EXCERTO
════════════════
A quinta proposição inicia afirmando que basta a nós ter confiança de que Deus sempre faz tudo da maneira mais excelente, mesmo que nosso intelecto finito não seja capaz de entender as razões divinas para fazer as coisas como as fez. Não obstante, podemos comparar Deus com um excelente geômetra, um bom arquiteto, um bom pai de família, um bom mecânico ou um bom sábio. Todos estes dispõem seus materiais de forma bela e conveniente.
Os seres mais mais perfeitos são justamente os espíritos, cuja perfeição é a virtude. Não se pode duvidar que a felicidade dos espíritos é o objetivo de Deus tanto quanto ela seja possível dentro da harmonia geral. As vias de Deus manifestam a Sua simplicidade, pois elas são poucas e, no entanto, seus efeitos são muitos. Há uma analogia entre o modo como o filósofo postula seus princípios e como Deus cria o mundo. Tanto um como o outro fazem uso de poucos postulados independentes entre si e a partir de eles constroem seus mundos. A diferença reside em que Deus decreta e o mundo existe.
Leibniz prossegue seu discurso na sexta proposição distinguindo entre as ações ordinárias e as ações extraordinárias de Deus. O filósofo adverte, entretanto, que Deus jamais age sem ordem. O que concebemos como extraordinário o é somente com relação a uma ordem particular estabelecida pelas criaturas. Na ordem geral, nada há de irregular.
A prova de que no mundo nada há de absolutamente irregular é que se alguém fizesse em um papel um conjunto aleatório de pontos, haveria uma linha geométrica cuja noção constante e uniforme passaria por todos esses mesmos pontos. Quando um movimento é muito composto, agora em uma direção e em seguida em outra, ele acaba passando por irregular. Deriva-se daí que qualquer que fossem as vias pelas quais Deus criasse o mundo, ele sempre seria regular e com uma ordem geral.
════════════════
TAREFAS A REALIZAR
**1.** Reproduza o excerto começando em "Os seres mais" e seguindo até "o mundo existe.", alterando "postulados" para "axiomas".
**2.** Segundo o excerto, em que reside a diferença entre o filósofo e Deus?

SEÇÃO DE DADOS
════════════════
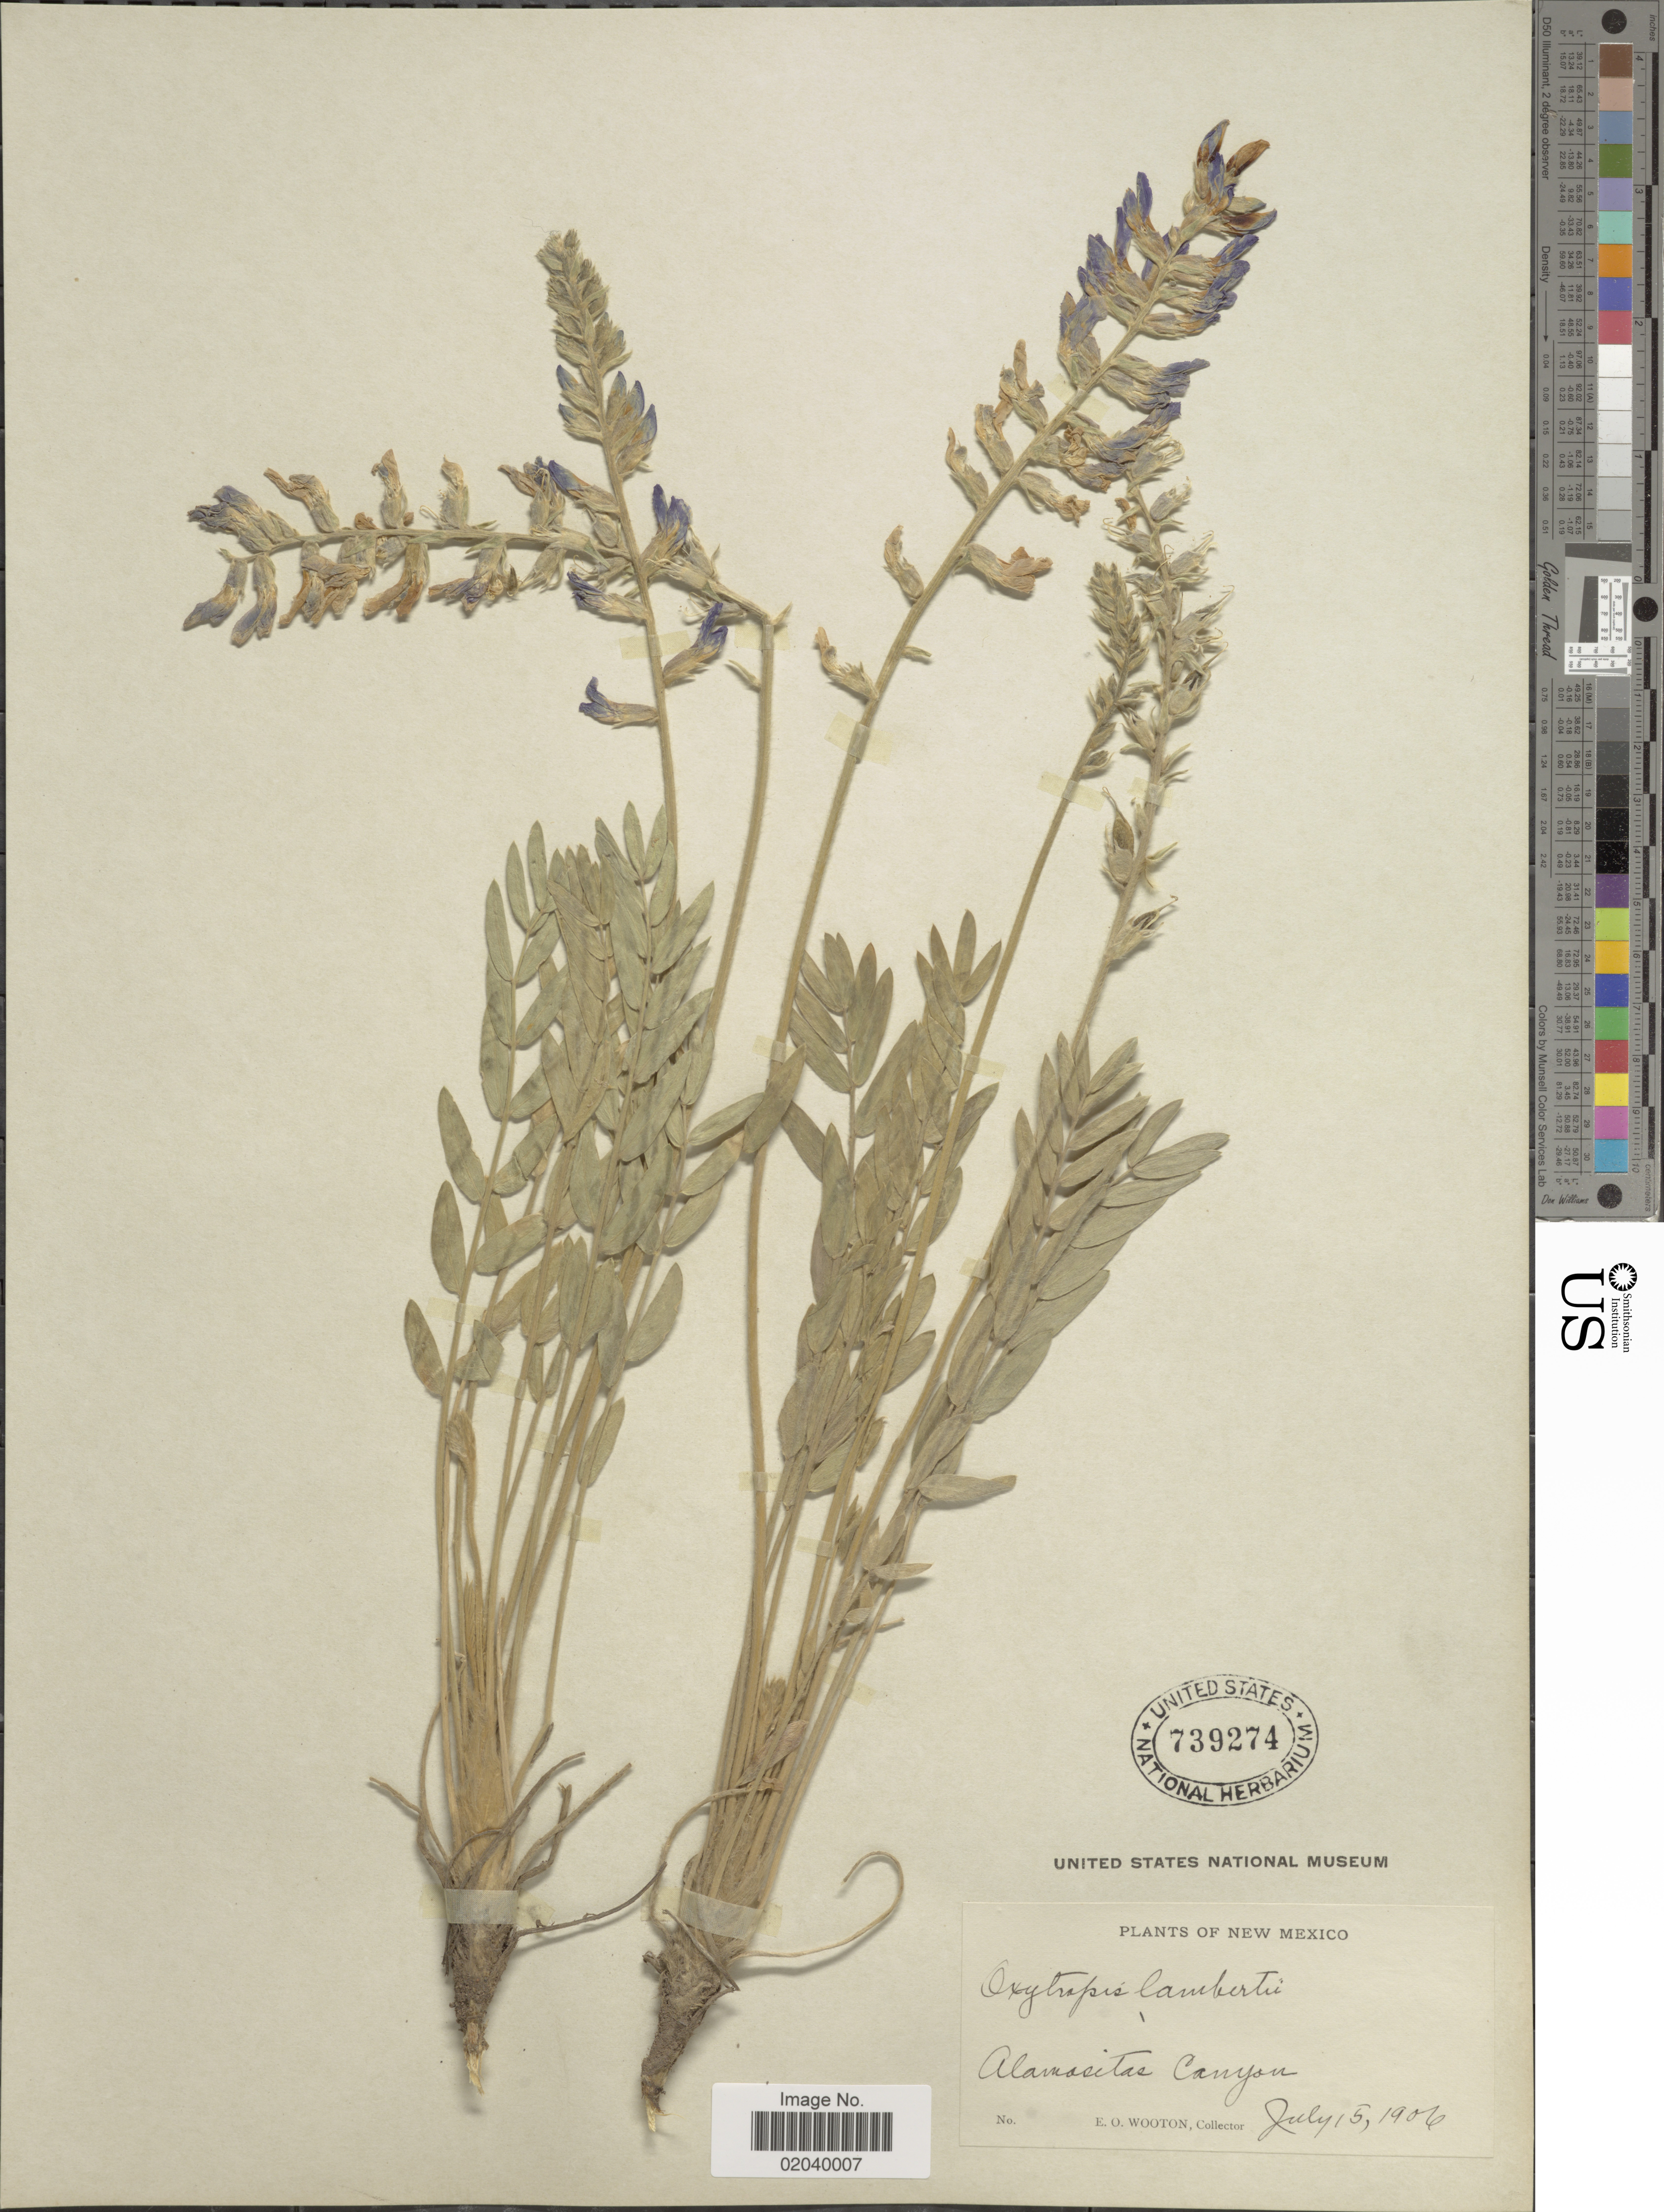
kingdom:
════════════════
AS RESPOSTAS
**1.**
Os seres mais mais perfeitos são justamente os espíritos, cuja perfeição é a virtude. Não se pode duvidar que a felicidade dos espíritos é o objetivo de Deus tanto quanto ela seja possível dentro da harmonia geral. As vias de Deus manifestam a Sua simplicidade, pois elas são poucas e, no entanto, seus efeitos são muitos. Há uma analogia entre o modo como o filósofo postula seus princípios e como Deus cria o mundo. Tanto um como o outro fazem uso de poucos axiomas independentes entre si e a partir de eles constroem seus mundos. A diferença reside em que Deus decreta e o mundo existe.

**2.** Reside em que Deus decreta e o mundo existe.